The Piecewise Parabolic Method for Hydrodynamics#

The PPM interface construction is more involved for hydrodynamics than advection because there are 3 characteristic waves. The basic overview of the method is:

• Convert the conserved state, $\mathbf{U}$ to primitive variables, $\mathbf{q}$

• Reconstruct each of the primitive variables as a parabola.

  We first find the values of the parabola on the left and right edges of the zone, ${\mathbf{q}}_{-,i}$ and ${\mathbf{q}}_{+,i}$. This is done by defining a conservative cubic interpolant that passes through the 2 zones on each side of the interface. The unlimited version of this would be:

  $${\mathbf{q}}_{i+1/2}=\frac{7}{12}({\mathbf{q}}_i+{\mathbf{q}}_{i+1})-\frac{1}{12}({\mathbf{q}}_{i-1}+{\mathbf{q}}_{i+2})$$

  we then use this value to set:

  $${\mathbf{q}}_{+,i}={\mathbf{q}}_{-,i+1}={\mathbf{q}}_{i+1/2}$$

  Working zone-by-zone, the values ${\mathbf{q}}_{-,i}$ and ${\mathbf{q}}_{+,i}$ are then limited, and we define the parabolic reconstruction in zone $i$ as:

  $${\mathbf{q}}_i(x)={\mathbf{q}}_{-,i}+\xi (\mathrm{\Delta }{\mathbf{q}}_i+{\mathbf{q}}_{6,i}(1-\xi ))$$

  where

  $$\mathrm{\Delta }{\mathbf{q}}_i={\mathbf{q}}_{+,i}-{\mathbf{q}}_{-,i}$$
  $${\mathbf{q}}_{6,i}=6({\mathbf{q}}_i-\frac{1}{2}({\mathbf{q}}_{-,i}+{\mathbf{q}}_{+,i}))$$

  and

  $$\xi =\frac{x-x_{i-1/2}}{\mathrm{\Delta }x}$$

• Integrate under the parabola for the distance ${\lambda }_i^{(\nu )}\mathrm{\Delta }t$ for each of the characteristic waves $\nu$: $u-c$, $u$, and $u+c$. We define the dimensionless wave speed, ${\sigma }_i^{(\nu )}$:

  $${\sigma }_i^{(\nu )}=\frac{{\lambda }^{(\nu )}\mathrm{\Delta }t}{\mathrm{\Delta }x}$$

  From the right edge, we have:

  $$\begin{array}{rl}{\mathcal{I}}_{+}^{(\nu )}({\mathbf{q}}_i)& =\frac{1}{{\sigma }_i^{(\nu )}\mathrm{\Delta }x}{\int }_{x_{i+1/2}-{\sigma }_i^{(\nu )}\mathrm{\Delta }x}^{x_{i+1/2}}\mathbf{q}(x)dx\\ & ={\mathbf{q}}_{+,i}-\frac{{\sigma }_i^{(\nu )}}{2}[\mathrm{\Delta }{\mathbf{q}}_i-{\mathbf{q}}_{6,i}(1-\frac{2}{3}{\sigma }_i^{(\nu )})]\end{array}$$

  and from the left edge, we have:

  $$\begin{array}{rl}{\mathcal{I}}_{-}^{(\nu )}({\mathbf{q}}_i)& =\frac{1}{{\sigma }_i^{(\nu )}\mathrm{\Delta }x}{\int }_{x_{i-1/2}}^{x_{i-1/2}+{\sigma }_i^{(\nu )}\mathrm{\Delta }x}\mathbf{q}(x)dx\\ & ={\mathbf{q}}_{-,i}+\frac{{\sigma }_i^{(\nu )}}{2}[\mathrm{\Delta }{\mathbf{q}}_i+{\mathbf{q}}_{6,i}(1-\frac{2}{3}{\sigma }_i^{(\nu )})]\end{array}$$

• Define a reference state.

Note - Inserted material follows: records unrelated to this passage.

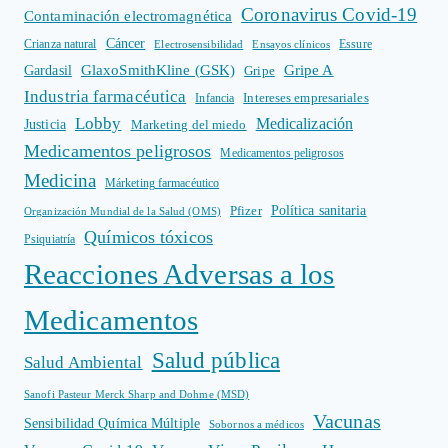
Coronavirus Covid-19
Contaminación electromagnética
Cáncer
Crianza natural
Electrosensibilidad
Ensayos clínicos
Essure
GlaxoSmithKline (GSK)
Gripe A
Gardasil
Gripe
Industria farmacéutica
Intereses empresariales
Infancia
Lobby
Medicalización
Justicia
Marketing del miedo
Medicamentos peligrosos
Medicamentos peligrosos
Medicina
Márketing farmacéutico
Política sanitaria
Pfizer
Organización Mundial de la Salud (OMS)
Químicos tóxicos
Psiquiatría
Reacciones Adversas a los
Medicamentos
Salud pública
Salud Ambiental
Sanofi Pasteur Merck Sharp and Dohme (MSD)
Vacunas
Sensibilidad Química Múltiple
Sobornos a médicos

We are going to project the amount of $\mathbf{q}$ carried by each wave into the characteristic variables and then sum up all of the jumps that move toward each interface. To minimize the effects of this characteristic projection, we will subtract off a reference state, $\tilde{\mathbf{q}}$:

  $${\tilde{\mathbf{q}}}_{+,i}={\mathcal{I}}_{+}^{(+)}({\mathbf{q}}_i)$$
  $${\tilde{\mathbf{q}}}_{-,i}={\mathcal{I}}_{-}^{(-)}({\mathbf{q}}_i)$$

  In each case, we are picking the fastest wave moving toward the interface.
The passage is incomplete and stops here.